Ну, мы пошмыгали носами и решили сдаться. Выглянули в кухню. Две мордашки. Одна над другой. Сережка стоит, смотрит хмуро, но нормально. То есть башня в порядке. Аффект прошел.
Держит мои шлепки и Ниночкины туфли. Бабушка рядом с ним хихикает. Мол, это они босиком подорвались? От тебя?
– Молодцы.
Ниночка спросила жалобно:
– Сереж, ты не сердишься?
– Нет. Успокоился. Но вы удрали очень вовремя.
Вы, наверное, решите, что он изувер какой-то. И мы боялись, потому что был повод.
Нет, не бил Ниночку, на меня ни разу не замахнулся.
Но ему случалось на улице психопата с топором остановить…
Он единственный вышел заступиться за подростка, которого хотели прибить конторские. Так называли ребят из уличной группировки, то есть из конторы. Он защитил детей от бешеной собаки.
Он в автобусе не дал стайке пьяных уродов обидеть старушку. Он отнял собаку у двух живодеров. Это только те случаи, которые я хорошо помню. Сережка простой и невероятно храбрый.
Когда его глючит, он себя контролирует с трудом.
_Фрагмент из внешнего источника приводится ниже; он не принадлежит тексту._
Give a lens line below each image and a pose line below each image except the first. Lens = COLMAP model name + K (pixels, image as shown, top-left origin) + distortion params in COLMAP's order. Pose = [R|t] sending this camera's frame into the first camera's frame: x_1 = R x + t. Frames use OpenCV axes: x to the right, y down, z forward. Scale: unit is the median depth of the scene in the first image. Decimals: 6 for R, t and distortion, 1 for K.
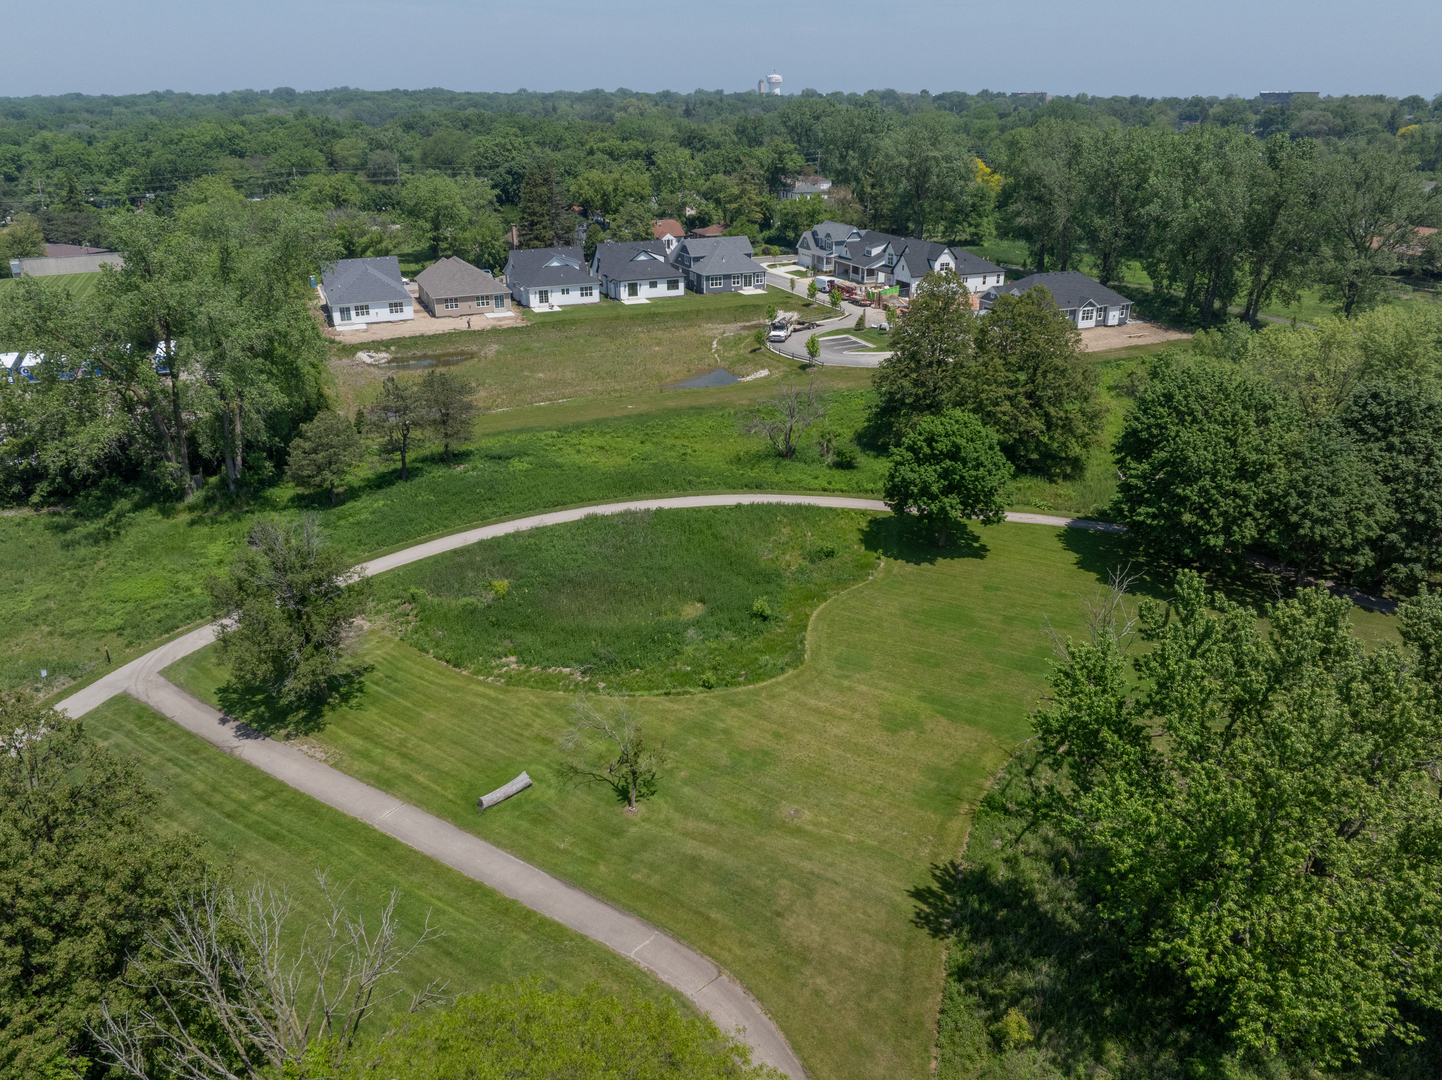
lens RADIAL K [[1043.4, 0, 721.0], [0, 1043.4, 540.0], [0, 0, 1]] dist [-0.031049, 0.000780]
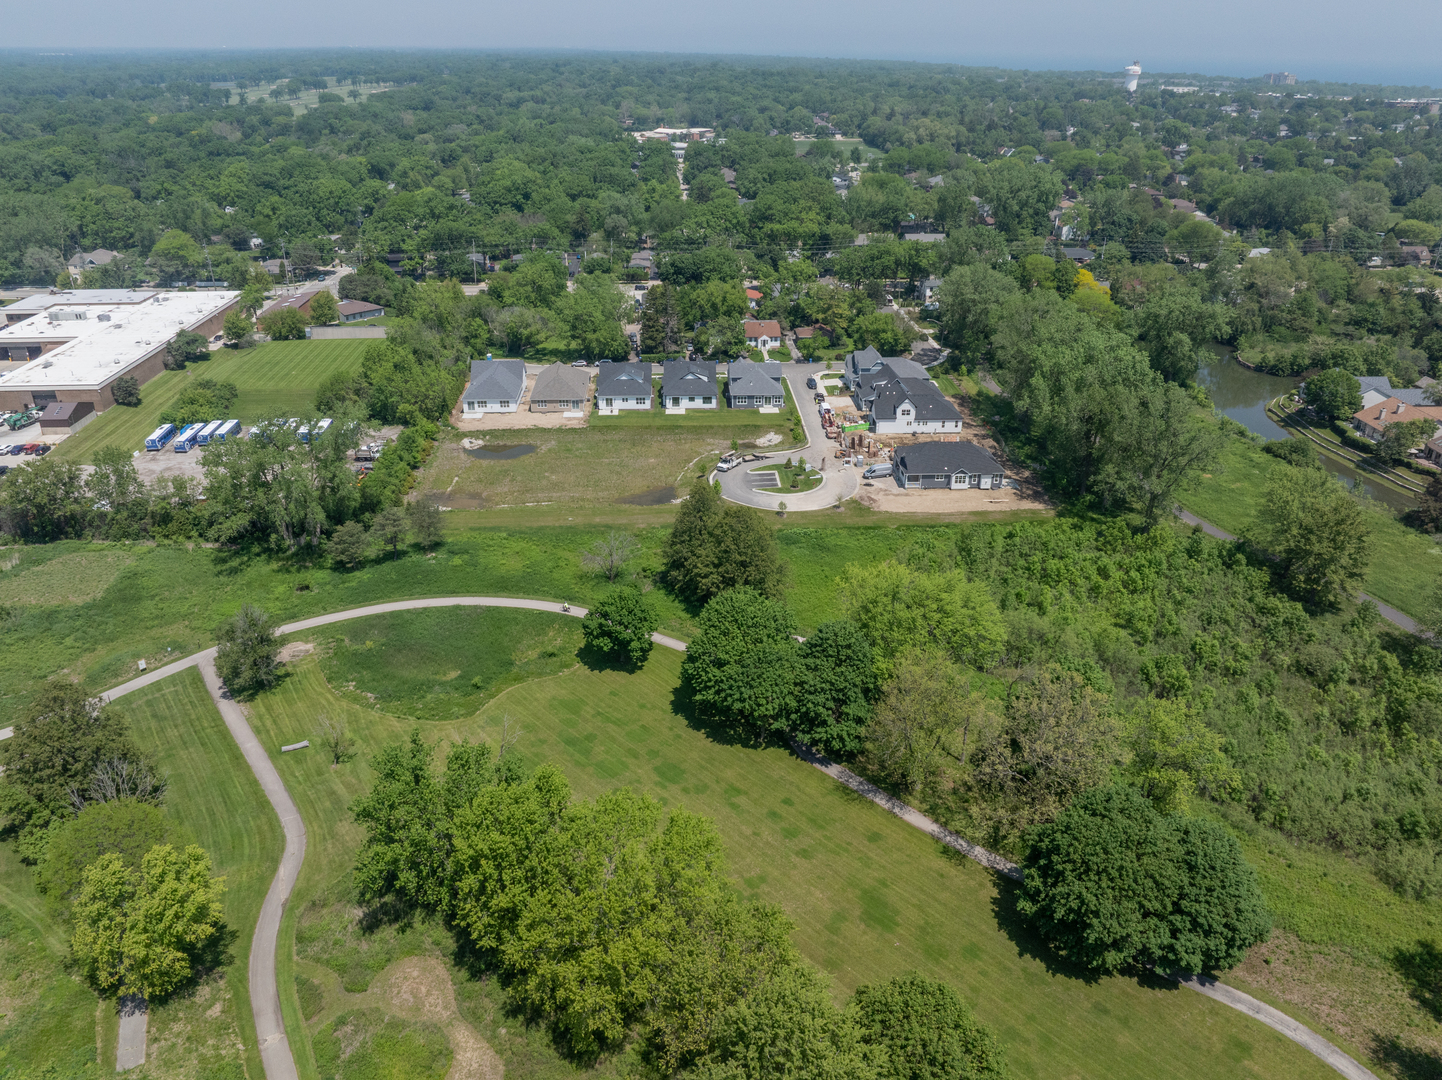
lens RADIAL K [[1043.4, 0, 721.0], [0, 1043.4, 540.0], [0, 0, 1]] dist [-0.031049, 0.000780]
pose [[0.940141, 0.158828, -0.301511, 0.459711], [-0.146477, 0.987187, 0.063294, -0.174861], [0.307700, -0.015341, 0.951360, -0.318195]]
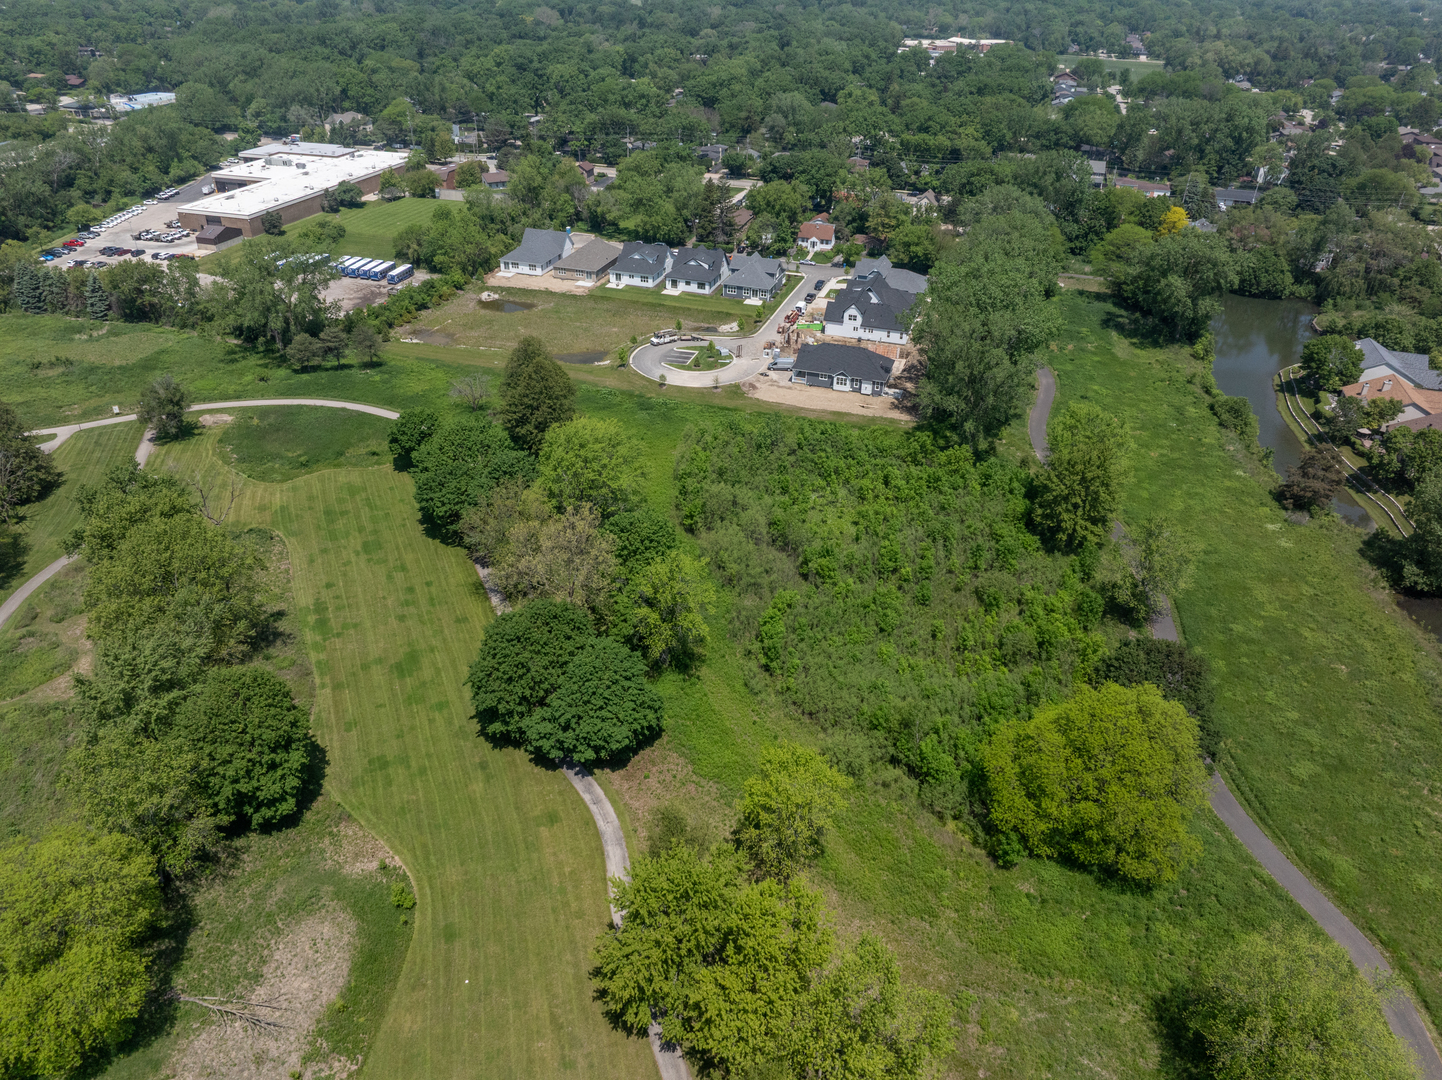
lens RADIAL K [[1008.9, 0, 721.0], [0, 1008.9, 540.0], [0, 0, 1]] dist [-0.035694, 0.000412]
pose [[0.764750, 0.356224, -0.536901, 0.984892], [-0.282845, 0.934294, 0.217009, -0.255918], [0.578927, -0.014098, 0.815258, -0.172980]]
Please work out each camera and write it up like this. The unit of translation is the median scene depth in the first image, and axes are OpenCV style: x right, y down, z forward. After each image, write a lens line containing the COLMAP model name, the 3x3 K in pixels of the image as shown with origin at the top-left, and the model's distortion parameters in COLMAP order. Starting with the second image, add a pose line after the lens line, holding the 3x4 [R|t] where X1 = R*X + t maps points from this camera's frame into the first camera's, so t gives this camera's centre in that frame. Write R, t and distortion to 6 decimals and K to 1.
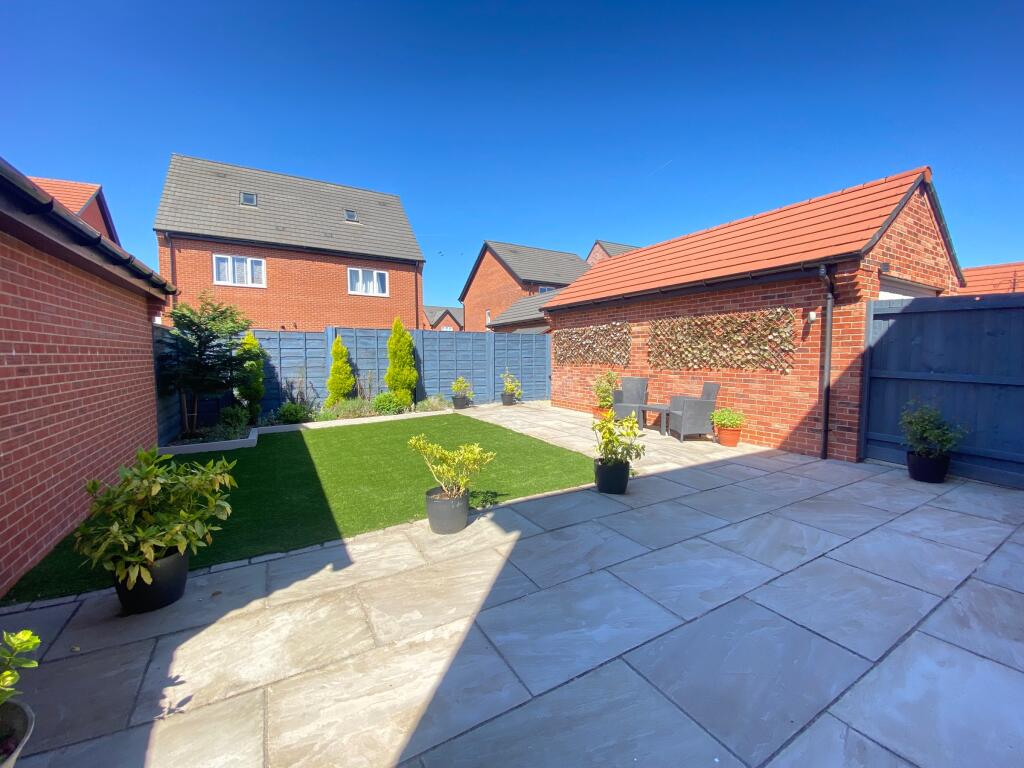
lens RADIAL K [[415.8, 0, 512.0], [0, 415.8, 384.0], [0, 0, 1]] dist [0.012929, -0.017672]
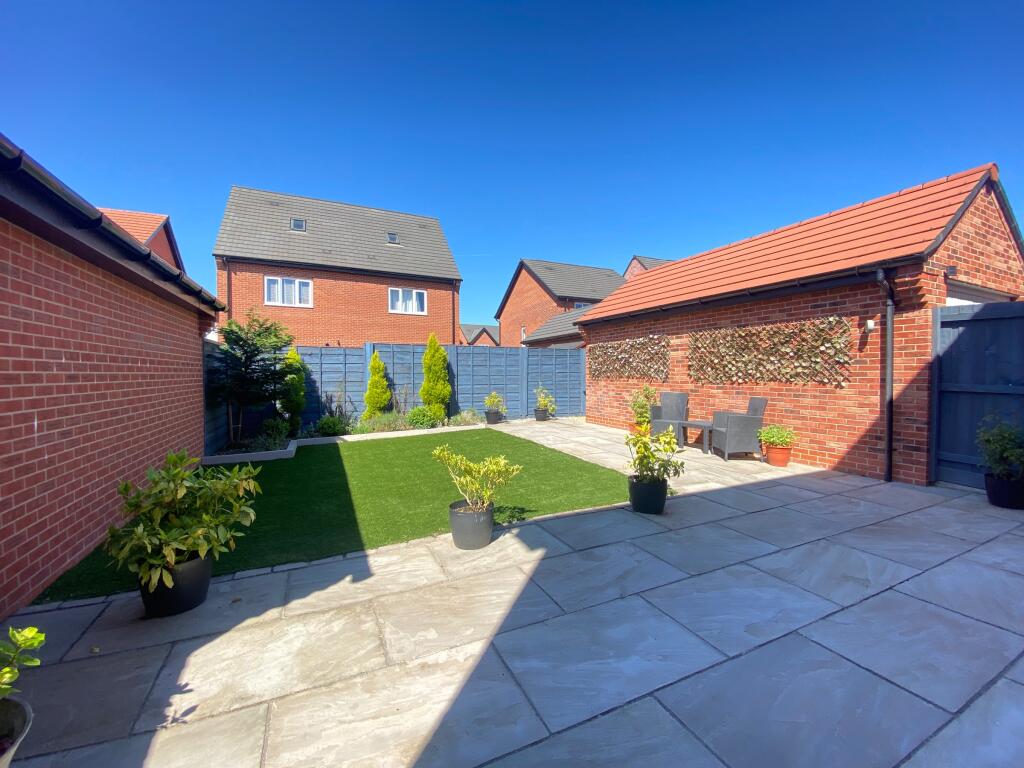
lens RADIAL K [[415.8, 0, 512.0], [0, 415.8, 384.0], [0, 0, 1]] dist [0.012929, -0.017672]
pose [[0.996051, 0.002178, -0.088756, 0.018246], [-0.005983, 0.999074, -0.042618, 0.014777], [0.088581, 0.042981, 0.995141, 0.027446]]
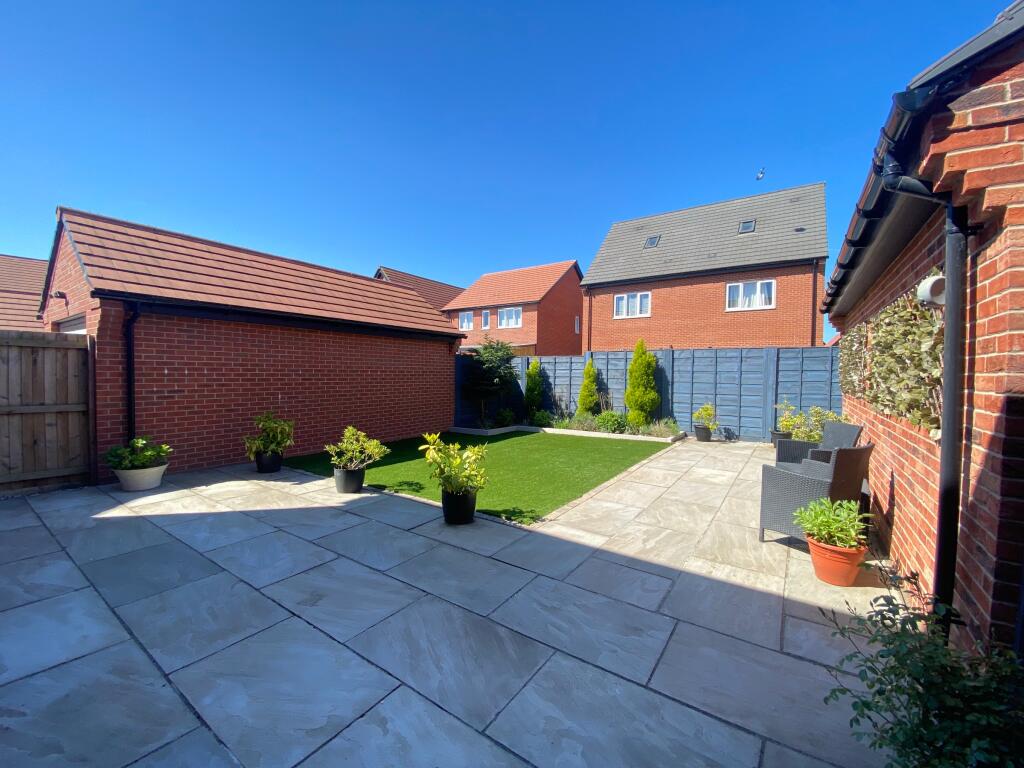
lens RADIAL K [[415.8, 0, 512.0], [0, 415.8, 384.0], [0, 0, 1]] dist [0.012929, -0.017672]
pose [[0.427686, 0.030947, -0.903397, 1.170305], [-0.070652, 0.997501, 0.000722, -0.068746], [0.901162, 0.063518, 0.428804, 0.687670]]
Или вообще не. Повторюсь – человек сильный, спокойный, добрый и ответственный.
Но просто чудо, что мы ему не попались в тот раз. Всем повезло.
Должна сказать, что эту историю мы вспоминали не единожды. Стоит только сказать: виноград… И сразу сердце начинает биться быстрее.
Внук бригадира
Большая семья Смирновых дружила с моими бабушкой и дедушкой. Сначала жили в одном бараке, потом разъехались, но сохранили теплые отношения.
Тетя Катя Смирнова (так я ее называла) чудесно вышивала. Ее птички казались живыми. А цветы хотелось понюхать: такими дивными и реальными были розы, ландыши. Жалею, что с годами в переездах потеряла старый свитер, на котором она изобразила на груди шиповник. Выпуклые белые цветы на красном фоне – глаз не оторвать. Свитер со временем утратил товарный вид, рукава обтрепались, ворот вытерся. Но над вышивкой года были не властны. Все такие же яркие, объемные цветы с шипастыми стеблями.
Вот не прощу себе, что не сберегла.
Дома у Смирновых всегда было весело, шумно. Помню, как вкусно пахло пирогами, в зале гремел телик, а полы были натерты до зеркального блеска. Пусть Смирновы жили небогато, зато дружно.